**Work task 1**
For each statement below, state whether it agrees with the music career guide, answering yes or no and quoting the exact words of the guide that decide it. (a) The guide recommends leaving one's regular job right away to concentrate on music. (b) The guide considers it unlikely that posting a track on social media will lead to being discovered overnight. (c) The guide holds that everything a person creates should be of the best quality.

*** Opening of Excerpt to read ***

If music has been your hobby up until this point, but you’re looking to turn it into more of a full-time thing, then you’re in the right place. Perhaps you’ve been thinking about it for a while but weren’t sure where to start. Or maybe you just want to take your love for music to a new level. Whatever it is, we’re here to help you get started with your music career.
Here’s some advice for all of you making the leap from music being a side thing to music being the thing. Feel free to use the bits you need and leave the rest. Everyone starts at different stages in their life and music talents. You might have only recently mastered an instrument, or you might have been playing since before you could walk. This guide is for everyone, and we hope it helps as many of you as possible.
What is your end goal?
This is an important starting point because we all have different goals. We’re all looking to get different things out of our music passion. You might want to turn music into your full time job, singing and performing on the road, selling your music online and having your own fanbase. Or perhaps you want to get your releases up on music stores, but the touring life isn’t for you. Everyone is different and that’s perfectly fine.
It’s important you decide what you want out of it before jumping into it with no plan. Otherwise, you’ll find yourself being moulded by other people in the industry and will get lost. If you end up doing it for other people and what they want, then you’re not going to enjoy it. Some people have the goal to be signed to a label and have someone else deal with the paperwork as such. You might not want this. It might be that your goal is to do everything solo. Either way is great, and it’s completely your choice.
Do you want to join a band? If playing the guitar is what you’re about, maybe you want to join up with a team to put on a performance. You may even want to start your own label eventually. Think about this first though, so you know the end point you’re working towards. Unfortunately there are thousands of other artists out there with the same idea as you, so you need to figure out a route to get yourself up and running. Otherwise, you run the risk of getting swept out of your depth. It’s unlikely you’ll post a track on social media and be discovered overnight, so these things will take time.
Don’t quit your day job
Now, by saying this we aren’t suggesting that music won’t eventually become your only job. That is of course what you’re aiming for, and we’re fully supportive of this. But, quitting your day job and running off to make music might not be the best solution. Once you’ve built a bit of a name for yourself and have some backing, you can look at shutting down other commitments you have in your life. For now though, we’d suggest keeping your job going and ploughing the rest of your time into your music.
You’re going to need a steady income. Not only to survive in your own personal life but also to keep making music. We all know just how many expenses come from creating music. It isn’t a case of heading into the city and hoping to be discovered. Or, rocking up at a label’s office and expecting to be signed. You might get lucky this way, but it’s unlikely you’ll even be let through the doors.
We get life is about taking risks, and you’ll never reach certain goals without taking the leap. But, be careful. Keep yourself afloat in the meantime. Your bills aren’t going to pay themselves while you focus on your music. So, start off by keeping your normal job going and spending your free time focused on creating sounds. Even if this does mean your friends and family might not see as much of you for a while.
Create as much as you can. Some of it will be better than other pieces and that’s ok. You can’t expect everything you create to be the best because these things take time. Especially when you’re starting out. It’s all a learning curve. Eventually you’ll find the right equipment that works for you and your style. The more you put into it, the more you will progress and learn within the industry.

*** Close of Excerpt to read ***
*** Opening of Exercise data ***

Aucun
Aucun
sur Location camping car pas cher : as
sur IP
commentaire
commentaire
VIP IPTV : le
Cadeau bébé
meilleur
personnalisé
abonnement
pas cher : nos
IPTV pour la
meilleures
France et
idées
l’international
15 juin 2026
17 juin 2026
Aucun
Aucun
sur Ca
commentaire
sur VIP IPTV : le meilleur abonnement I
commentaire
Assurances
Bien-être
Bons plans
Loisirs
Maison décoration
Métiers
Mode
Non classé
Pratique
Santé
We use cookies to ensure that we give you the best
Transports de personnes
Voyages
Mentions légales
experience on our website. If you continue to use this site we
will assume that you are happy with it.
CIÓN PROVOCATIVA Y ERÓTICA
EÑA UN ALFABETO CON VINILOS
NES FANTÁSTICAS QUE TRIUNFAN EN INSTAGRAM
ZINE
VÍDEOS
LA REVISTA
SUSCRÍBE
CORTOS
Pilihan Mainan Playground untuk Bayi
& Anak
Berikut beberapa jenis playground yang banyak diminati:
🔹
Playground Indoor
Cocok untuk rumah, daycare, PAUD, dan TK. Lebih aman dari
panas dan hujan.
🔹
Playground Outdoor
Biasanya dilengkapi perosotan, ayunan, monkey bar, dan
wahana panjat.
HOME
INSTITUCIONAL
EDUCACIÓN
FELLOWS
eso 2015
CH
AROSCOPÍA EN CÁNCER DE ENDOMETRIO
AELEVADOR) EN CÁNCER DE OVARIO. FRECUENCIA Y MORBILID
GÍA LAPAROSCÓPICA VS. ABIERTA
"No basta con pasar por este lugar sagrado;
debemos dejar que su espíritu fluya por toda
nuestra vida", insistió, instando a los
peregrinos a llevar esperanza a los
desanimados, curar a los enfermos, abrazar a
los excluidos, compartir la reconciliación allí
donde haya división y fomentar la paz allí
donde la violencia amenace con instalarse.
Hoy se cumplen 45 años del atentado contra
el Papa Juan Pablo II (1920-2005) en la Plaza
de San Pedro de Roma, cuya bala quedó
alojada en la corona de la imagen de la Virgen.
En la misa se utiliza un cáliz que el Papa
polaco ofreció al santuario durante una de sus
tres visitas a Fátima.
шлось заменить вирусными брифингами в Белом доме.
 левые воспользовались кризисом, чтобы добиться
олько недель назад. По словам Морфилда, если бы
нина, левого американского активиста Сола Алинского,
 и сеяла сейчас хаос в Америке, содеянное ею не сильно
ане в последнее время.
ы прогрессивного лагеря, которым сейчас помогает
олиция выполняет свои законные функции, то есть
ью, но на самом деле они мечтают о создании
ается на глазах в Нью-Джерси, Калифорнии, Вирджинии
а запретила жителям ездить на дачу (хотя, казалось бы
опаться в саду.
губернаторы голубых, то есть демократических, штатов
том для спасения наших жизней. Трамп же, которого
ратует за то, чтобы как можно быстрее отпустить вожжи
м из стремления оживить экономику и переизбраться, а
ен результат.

*** Close of Exercise data ***

**Work task 2**
From the records, extract verbatim every line from the first line of the records through the line containing "En la misa se utiliza un cáliz que el Papa", with both ends included.

**Expected output 1**
(a) No: "For now though, we’d suggest keeping your job going and ploughing the rest of your time into your music."
(b) Yes: "It’s unlikely you’ll post a track on social media and be discovered overnight"
(c) No: "You can’t expect everything you create to be the best because these things take time."

**Expected output 2**
Aucun
Aucun
sur Location camping car pas cher : as
sur IP
commentaire
commentaire
VIP IPTV : le
Cadeau bébé
meilleur
personnalisé
abonnement
pas cher : nos
IPTV pour la
meilleures
France et
idées
l’international
15 juin 2026
17 juin 2026
Aucun
Aucun
sur Ca
commentaire
sur VIP IPTV : le meilleur abonnement I
commentaire
Assurances
Bien-être
Bons plans
Loisirs
Maison décoration
Métiers
Mode
Non classé
Pratique
Santé
We use cookies to ensure that we give you the best
Transports de personnes
Voyages
Mentions légales
experience on our website. If you continue to use this site we
will assume that you are happy with it.
CIÓN PROVOCATIVA Y ERÓTICA
EÑA UN ALFABETO CON VINILOS
NES FANTÁSTICAS QUE TRIUNFAN EN INSTAGRAM
ZINE
VÍDEOS
LA REVISTA
SUSCRÍBE
CORTOS
Pilihan Mainan Playground untuk Bayi
& Anak
Berikut beberapa jenis playground yang banyak diminati:
🔹
Playground Indoor
Cocok untuk rumah, daycare, PAUD, dan TK. Lebih aman dari
panas dan hujan.
🔹
Playground Outdoor
Biasanya dilengkapi perosotan, ayunan, monkey bar, dan
wahana panjat.
HOME
INSTITUCIONAL
EDUCACIÓN
FELLOWS
eso 2015
CH
AROSCOPÍA EN CÁNCER DE ENDOMETRIO
AELEVADOR) EN CÁNCER DE OVARIO. FRECUENCIA Y MORBILID
GÍA LAPAROSCÓPICA VS. ABIERTA
"No basta con pasar por este lugar sagrado;
debemos dejar que su espíritu fluya por toda
nuestra vida", insistió, instando a los
peregrinos a llevar esperanza a los
desanimados, curar a los enfermos, abrazar a
los excluidos, compartir la reconciliación allí
donde haya división y fomentar la paz allí
donde la violencia amenace con instalarse.
Hoy se cumplen 45 años del atentado contra
el Papa Juan Pablo II (1920-2005) en la Plaza
de San Pedro de Roma, cuya bala quedó
alojada en la corona de la imagen de la Virgen.
En la misa se utiliza un cáliz que el Papa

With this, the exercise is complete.